Sorular

Hiç soru sorar mısınız kendi kendinize? Hep başkalarına soruyoruz değil mi? Karşıdakinin sıkılıp sıkılmayacağını düşünmeden… Çok soru soruyoruz. Çocukken ben de çok soru sorarmışım. O yüzden etrafımdakilerin sıkıldığını yıllar sonra bana söylediklerinden anlıyorum.

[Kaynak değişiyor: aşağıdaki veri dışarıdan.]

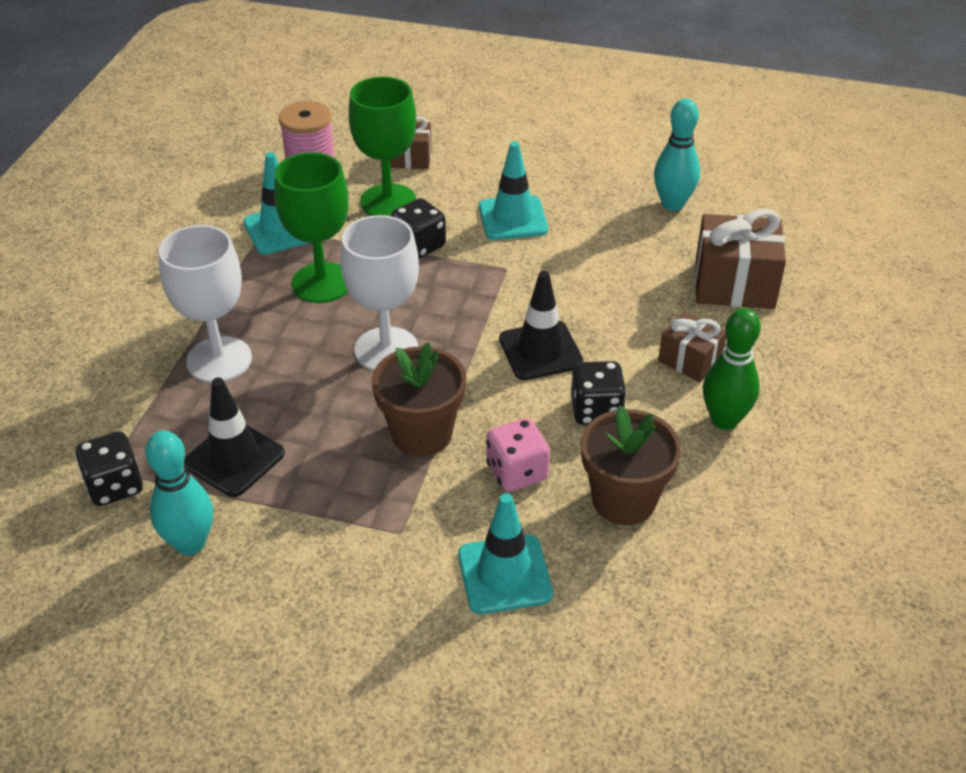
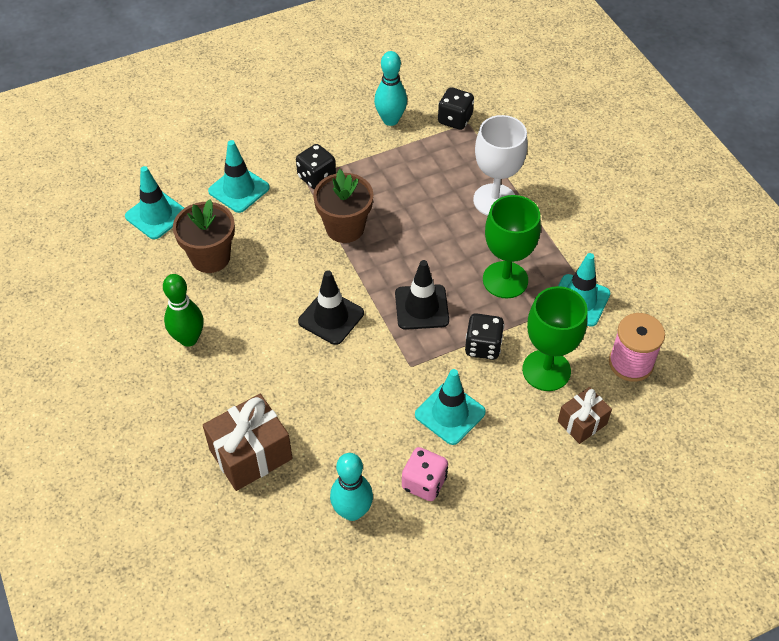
camera: 140 degrees right, 10 degrees up
black traffic cone [184,378,285,497] -> black traffic cone moved to [395,260,449,330]
white goblet [340,215,419,371] -> none
pink dice [486,418,550,492] -> pink dice moved to [402,447,448,501]
black dice [570,361,627,425] -> black dice moved to [296,144,336,189]
brown gift [658,311,726,382] -> none
none -> turquoise traffic cone [125,166,184,239]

Sormak çoğu zaman karşı taraftakini zor durumda bırakmak olsa gerek. Soruları biraz kendimize soralım veya ortaya soralım. Var mı öyle sorularınız; içinden çıkamadığınız? Sorusuz yaşanmaz; değil mi? Olsun; cevabını bilmeseniz de bazı soruları sorun. Birisi bizim adımıza sormuş. Yazarlar… dedik ya; kendi sözlüklerini oluşturur. Kendilerine bir ömür “sözlük” yapar.

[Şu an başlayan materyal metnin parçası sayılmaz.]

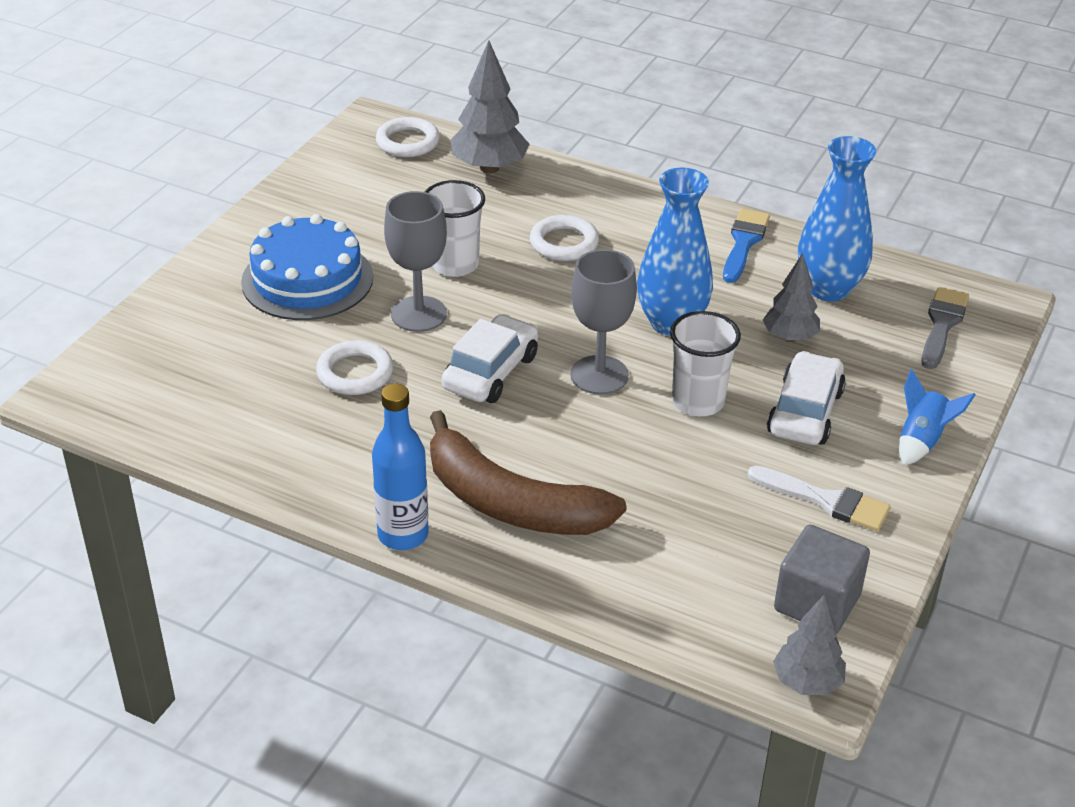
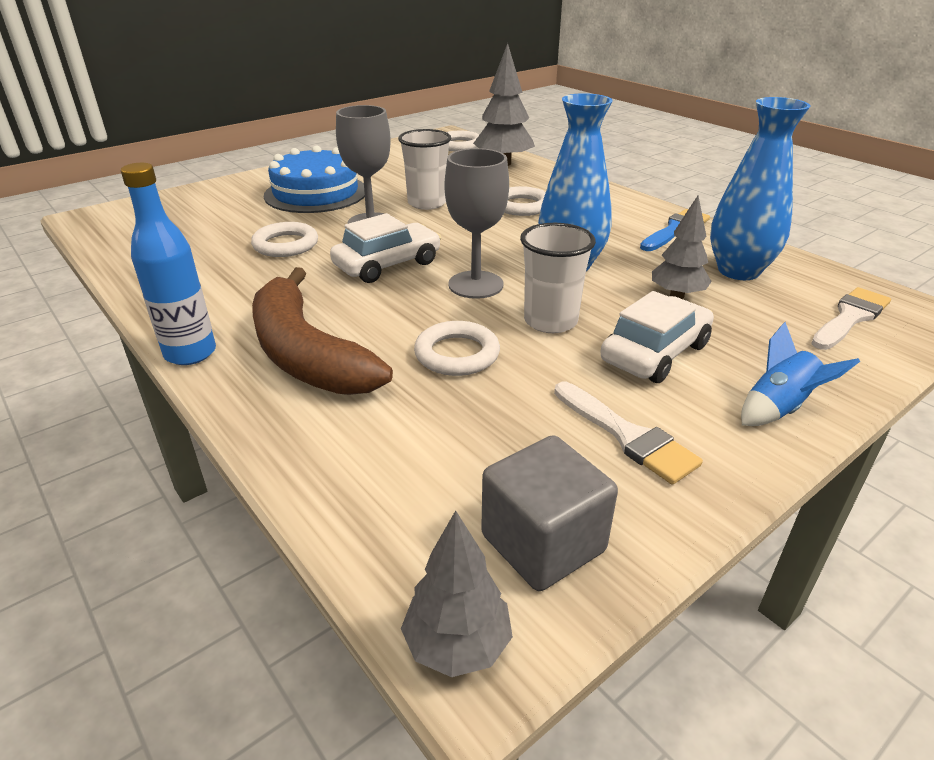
camera: 25 degrees right, 5 degrees down
grey brush [921,287,969,369] -> white brush [811,287,891,350]
none -> white ring [414,321,500,376]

Gürbüz Azak bunlardan birisi. “Bir Yazar Bir Ömür” isimli kitabında hayatından kesitler, esintiler var. Aslında her insan önemlidir ve kitabını yazmalıdır. Ahirete kendi hayatını yazdığı kitabıyla gitmeli… “Artık yazdıklarım yeter” deyince Gürbüz Bey, ben “Yetmez” dedim; yazmalısınız.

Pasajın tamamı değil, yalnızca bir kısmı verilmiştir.